══ EXTRACTED TEXT

But however one feels about the ethics of using an extraordinarily powerful AI to hijack the attention of viewers for profit (especially when some of those viewers are children and teens), the Bolsonaro story goes to a much darker place. In a recent investigative report entitled, “How YouTube Radicalized Brazil,” The New York Times found that the company’s “recommendation system appears to have systematically diverted users to far-right and conspiracy channels in Brazil.”
Social Disorder
The actual dynamics are both less, and more, nefarious than that sounds. YouTube never decided to upend Brazilian politics by promoting far-right videos. And they didn’t decide to help Jair Bolsonaro win the presidency, and help many of his followers into office as well. No, they did all that without thinking about it at all. They simply deployed an AI designed to maximize viewer engagement and corporate revenue. It just happens that the emotions that especially draw and hold viewers — fear, doubt, anger, outrage — are staples of right-wing extremism. So that’s what their AI algorithm served up.

════

_WORK REQUEST:_
Using the text on YouTube in Brazil, answer these:
(a) What was the title of the New York Times investigative report?
(b) What was the AI that YouTube deployed designed to maximize?
(c) Which emotions does the text say especially draw and hold viewers?

══ PROVIDED MATERIAL

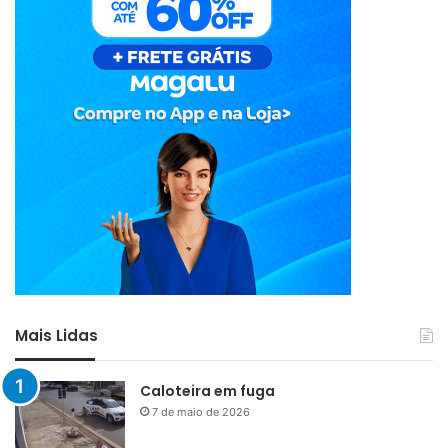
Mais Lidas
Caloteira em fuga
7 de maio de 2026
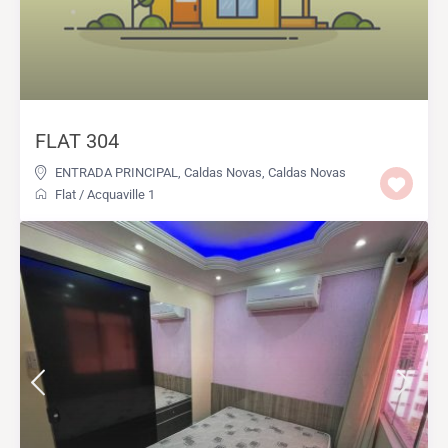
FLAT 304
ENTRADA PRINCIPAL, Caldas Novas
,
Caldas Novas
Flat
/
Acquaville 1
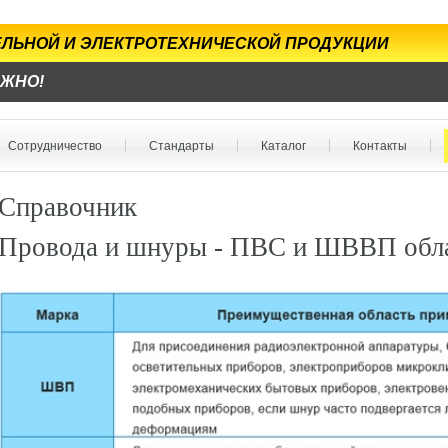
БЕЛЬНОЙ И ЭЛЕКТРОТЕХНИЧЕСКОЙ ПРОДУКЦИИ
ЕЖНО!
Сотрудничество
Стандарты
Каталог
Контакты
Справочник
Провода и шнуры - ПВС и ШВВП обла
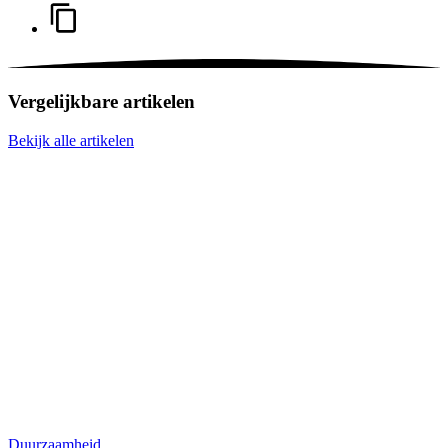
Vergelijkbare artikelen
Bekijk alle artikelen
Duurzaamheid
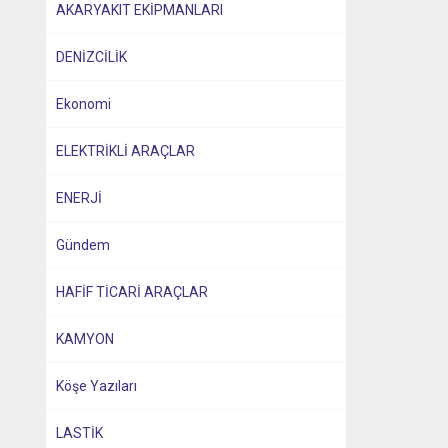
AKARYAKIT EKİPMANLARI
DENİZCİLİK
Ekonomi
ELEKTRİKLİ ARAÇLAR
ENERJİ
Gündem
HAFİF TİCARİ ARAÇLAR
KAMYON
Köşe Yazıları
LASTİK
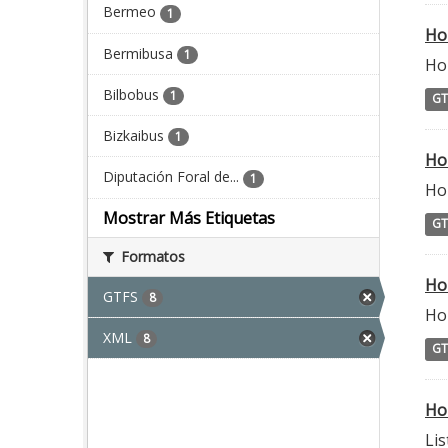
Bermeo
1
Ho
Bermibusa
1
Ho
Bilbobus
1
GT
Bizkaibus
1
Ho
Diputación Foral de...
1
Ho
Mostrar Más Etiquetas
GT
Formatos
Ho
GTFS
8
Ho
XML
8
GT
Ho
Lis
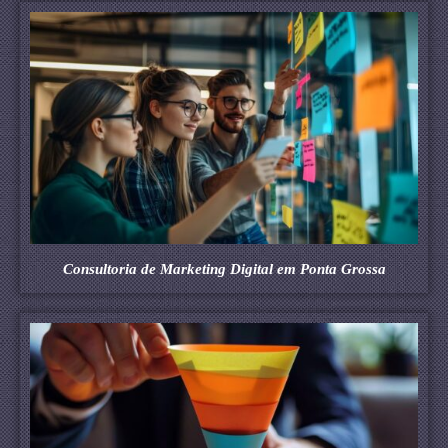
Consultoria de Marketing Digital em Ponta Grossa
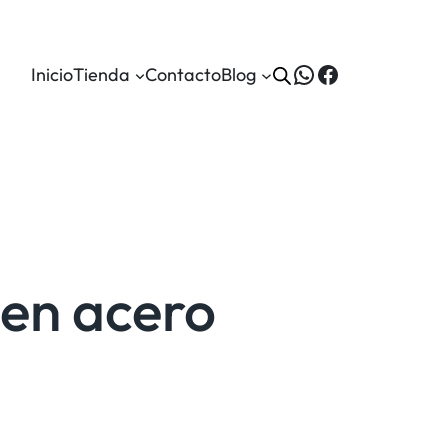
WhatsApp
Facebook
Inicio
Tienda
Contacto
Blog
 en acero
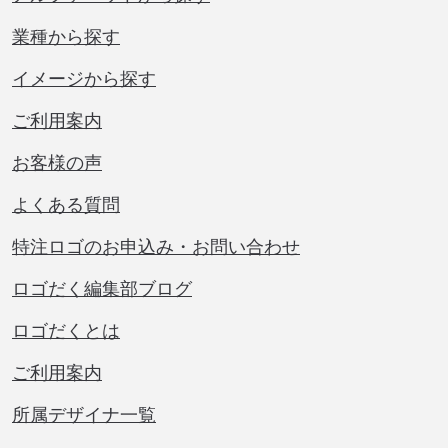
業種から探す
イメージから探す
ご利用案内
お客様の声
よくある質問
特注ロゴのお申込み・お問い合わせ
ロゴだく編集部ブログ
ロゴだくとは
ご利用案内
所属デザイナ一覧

════

_RESPONSE:_
(a) "How YouTube Radicalized Brazil"
(b) Viewer engagement and corporate revenue
(c) Fear, doubt, anger and outrage